Ashael could spy on anyone this way. Or was he limited in what he could see? Either way, it explained how Ashael knew the location of the relic and how many vampires were guarding it.
Two blood-coated figures suddenly formed and jumped Ian. “Eh, more of you?” Ian said in annoyance before he conjured up a tactile spell. Flung backward, his attackers twitched when they hit the ground as if severely electrocuted.
Ian stepped over them, pausing to kick one that reached out weakly for his ankle before he continued on.
“He didn’t kill them.” Ashael sounded surprised.
“Why would he?” I asked without looking away.
“They attacked him,” Ashael pointed out, as if I hadn’t noticed.
Did I really need to explain? Of course I did, mercy was an unfamiliar concept to demons. “They’re defending their vault. Ian wouldn’t take that personally. He also wouldn’t kill people who’ve done him no wrong if he can defeat them by other means.”
Even now, Ian’s fingers were moving, forming another tactile spell. When he rounded a corner, another duo of guards lunged at him. This time, he knocked them unconscious before they even touched him, whistling as he hopped over them, too.
He went through another five guards using magic before he entered a sacramental chamber. I’d been murdered on enough altars to know one when I saw it. This was on a raised stone dais, with a mummified-looking body on top of it.
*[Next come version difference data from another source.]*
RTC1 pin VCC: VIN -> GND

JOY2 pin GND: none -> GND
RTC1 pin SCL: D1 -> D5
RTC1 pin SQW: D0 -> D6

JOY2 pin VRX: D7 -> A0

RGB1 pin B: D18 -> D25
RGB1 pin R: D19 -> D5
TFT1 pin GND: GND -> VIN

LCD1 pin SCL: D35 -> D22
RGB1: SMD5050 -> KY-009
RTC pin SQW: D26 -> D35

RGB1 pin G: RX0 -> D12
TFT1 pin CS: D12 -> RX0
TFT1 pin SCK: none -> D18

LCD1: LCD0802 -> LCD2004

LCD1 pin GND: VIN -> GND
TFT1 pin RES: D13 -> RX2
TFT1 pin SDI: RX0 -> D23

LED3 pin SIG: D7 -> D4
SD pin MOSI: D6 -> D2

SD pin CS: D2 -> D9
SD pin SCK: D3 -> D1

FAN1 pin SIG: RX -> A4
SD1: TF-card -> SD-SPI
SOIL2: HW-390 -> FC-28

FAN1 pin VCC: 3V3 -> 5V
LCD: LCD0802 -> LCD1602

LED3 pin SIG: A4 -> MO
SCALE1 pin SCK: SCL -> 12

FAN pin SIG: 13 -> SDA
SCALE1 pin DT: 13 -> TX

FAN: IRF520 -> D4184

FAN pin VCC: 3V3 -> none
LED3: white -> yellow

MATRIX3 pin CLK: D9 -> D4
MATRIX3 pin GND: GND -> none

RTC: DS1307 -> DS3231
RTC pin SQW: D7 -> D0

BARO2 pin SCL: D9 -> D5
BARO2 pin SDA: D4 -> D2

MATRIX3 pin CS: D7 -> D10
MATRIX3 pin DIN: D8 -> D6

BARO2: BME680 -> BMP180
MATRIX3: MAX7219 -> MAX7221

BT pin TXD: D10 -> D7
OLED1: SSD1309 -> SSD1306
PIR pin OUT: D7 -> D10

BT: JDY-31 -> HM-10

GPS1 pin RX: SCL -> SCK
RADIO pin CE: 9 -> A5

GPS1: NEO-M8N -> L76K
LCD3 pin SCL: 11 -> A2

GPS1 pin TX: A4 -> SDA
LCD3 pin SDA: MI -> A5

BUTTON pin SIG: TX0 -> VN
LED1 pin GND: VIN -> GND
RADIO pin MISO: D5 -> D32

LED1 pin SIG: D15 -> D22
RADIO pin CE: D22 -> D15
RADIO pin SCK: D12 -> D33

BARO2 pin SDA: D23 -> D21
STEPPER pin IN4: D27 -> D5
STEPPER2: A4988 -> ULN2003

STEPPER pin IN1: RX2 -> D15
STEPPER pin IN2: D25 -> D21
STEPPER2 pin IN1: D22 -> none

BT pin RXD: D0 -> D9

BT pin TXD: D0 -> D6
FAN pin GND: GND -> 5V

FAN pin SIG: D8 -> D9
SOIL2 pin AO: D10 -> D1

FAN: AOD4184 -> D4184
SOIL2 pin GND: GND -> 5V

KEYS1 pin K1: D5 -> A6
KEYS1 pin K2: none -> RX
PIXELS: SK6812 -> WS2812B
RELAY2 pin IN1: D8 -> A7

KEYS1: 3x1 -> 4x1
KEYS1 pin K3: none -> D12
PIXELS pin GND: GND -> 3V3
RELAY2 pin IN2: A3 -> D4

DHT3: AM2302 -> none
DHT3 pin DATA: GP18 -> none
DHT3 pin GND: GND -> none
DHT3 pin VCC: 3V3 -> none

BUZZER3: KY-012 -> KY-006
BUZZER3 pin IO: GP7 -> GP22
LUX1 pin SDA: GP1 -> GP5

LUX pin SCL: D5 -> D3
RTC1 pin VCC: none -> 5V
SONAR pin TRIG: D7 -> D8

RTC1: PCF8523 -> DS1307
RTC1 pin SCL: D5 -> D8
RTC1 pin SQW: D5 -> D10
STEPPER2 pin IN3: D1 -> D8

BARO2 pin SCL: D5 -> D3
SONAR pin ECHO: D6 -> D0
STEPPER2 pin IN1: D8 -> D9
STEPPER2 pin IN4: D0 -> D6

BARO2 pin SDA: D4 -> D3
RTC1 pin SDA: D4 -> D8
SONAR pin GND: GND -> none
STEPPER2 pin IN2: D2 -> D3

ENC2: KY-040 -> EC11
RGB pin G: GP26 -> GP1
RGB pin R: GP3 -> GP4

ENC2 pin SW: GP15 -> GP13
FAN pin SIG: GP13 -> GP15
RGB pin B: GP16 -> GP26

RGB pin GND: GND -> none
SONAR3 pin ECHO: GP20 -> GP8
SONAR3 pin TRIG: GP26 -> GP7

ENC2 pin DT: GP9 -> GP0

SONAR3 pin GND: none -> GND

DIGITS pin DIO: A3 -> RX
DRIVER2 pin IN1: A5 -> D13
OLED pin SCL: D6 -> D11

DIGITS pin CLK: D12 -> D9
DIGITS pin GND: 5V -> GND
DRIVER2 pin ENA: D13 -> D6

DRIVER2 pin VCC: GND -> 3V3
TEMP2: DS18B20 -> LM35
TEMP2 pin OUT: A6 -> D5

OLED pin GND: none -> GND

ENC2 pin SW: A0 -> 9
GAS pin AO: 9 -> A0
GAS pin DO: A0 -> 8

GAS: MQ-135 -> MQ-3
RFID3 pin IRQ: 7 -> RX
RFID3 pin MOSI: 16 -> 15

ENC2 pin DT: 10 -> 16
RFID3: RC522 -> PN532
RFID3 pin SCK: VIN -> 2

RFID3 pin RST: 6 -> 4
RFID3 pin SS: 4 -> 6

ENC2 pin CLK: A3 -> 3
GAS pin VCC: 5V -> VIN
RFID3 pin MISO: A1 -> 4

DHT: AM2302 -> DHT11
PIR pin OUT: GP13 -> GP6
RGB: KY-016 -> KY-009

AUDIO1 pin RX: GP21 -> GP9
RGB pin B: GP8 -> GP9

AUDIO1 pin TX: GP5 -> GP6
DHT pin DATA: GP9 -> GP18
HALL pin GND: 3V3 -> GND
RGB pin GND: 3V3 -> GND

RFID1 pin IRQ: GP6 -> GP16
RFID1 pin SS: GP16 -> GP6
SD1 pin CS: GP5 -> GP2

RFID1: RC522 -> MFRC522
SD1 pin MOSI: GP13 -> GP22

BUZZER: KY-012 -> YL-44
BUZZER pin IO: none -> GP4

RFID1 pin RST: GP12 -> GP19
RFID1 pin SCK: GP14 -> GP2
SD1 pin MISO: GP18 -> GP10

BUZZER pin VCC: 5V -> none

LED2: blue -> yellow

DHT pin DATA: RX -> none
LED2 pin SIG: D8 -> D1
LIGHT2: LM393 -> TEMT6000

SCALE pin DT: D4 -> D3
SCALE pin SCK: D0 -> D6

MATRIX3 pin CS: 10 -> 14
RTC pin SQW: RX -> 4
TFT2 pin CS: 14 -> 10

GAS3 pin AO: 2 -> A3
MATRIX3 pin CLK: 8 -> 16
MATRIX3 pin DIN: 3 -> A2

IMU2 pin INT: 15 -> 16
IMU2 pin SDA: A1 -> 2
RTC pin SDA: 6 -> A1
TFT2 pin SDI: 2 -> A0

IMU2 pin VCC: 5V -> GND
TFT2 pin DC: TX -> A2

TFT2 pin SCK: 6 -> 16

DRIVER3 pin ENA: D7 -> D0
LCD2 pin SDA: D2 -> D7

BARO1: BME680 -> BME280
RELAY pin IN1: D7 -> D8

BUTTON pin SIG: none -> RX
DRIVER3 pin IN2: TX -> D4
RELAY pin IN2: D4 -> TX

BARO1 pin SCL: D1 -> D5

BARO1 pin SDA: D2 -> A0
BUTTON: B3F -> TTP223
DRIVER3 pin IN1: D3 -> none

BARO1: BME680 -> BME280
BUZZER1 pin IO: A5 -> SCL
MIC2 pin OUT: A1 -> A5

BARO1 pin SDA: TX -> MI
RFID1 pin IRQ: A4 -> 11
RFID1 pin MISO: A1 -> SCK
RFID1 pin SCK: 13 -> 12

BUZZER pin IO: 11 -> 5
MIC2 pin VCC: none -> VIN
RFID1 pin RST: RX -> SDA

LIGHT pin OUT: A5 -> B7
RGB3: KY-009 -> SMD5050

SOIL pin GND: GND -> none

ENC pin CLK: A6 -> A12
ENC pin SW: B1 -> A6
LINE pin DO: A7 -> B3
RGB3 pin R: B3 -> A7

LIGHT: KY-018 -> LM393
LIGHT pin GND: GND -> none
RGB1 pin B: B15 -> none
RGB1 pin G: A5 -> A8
A black horn as long as a broadsword rested on top of the remains. Its tip was sharp while its hilt was as wide as my forearm. African bull kudu, I guessed, judging by the horn’s double-curves in the middle. In ancient cultures, they’d often been used as weapons.
A quartet of new guards sprang out from the back of the altar. They circled Ian with the precision of hardened soldiers. Ian raised his hand, fingers weaving another spell. They must have realized what he was doing, because they abandoned their formation to lunge at him.
Ian flung the spell, then stopped, knocking only three of the four guards down. He stared at the fourth with his hand still raised.
“Timothy?” he asked in disbelief.
All I saw was a muscled male form coated entirely Ashael’s blood, but when he spoke, he also sounded stunned. And British.
“Ian? That you, mate?”
“A better question,” Ian said, sounding angry now, “is why you’ve let me and the rest of your mates believe you’re dead!”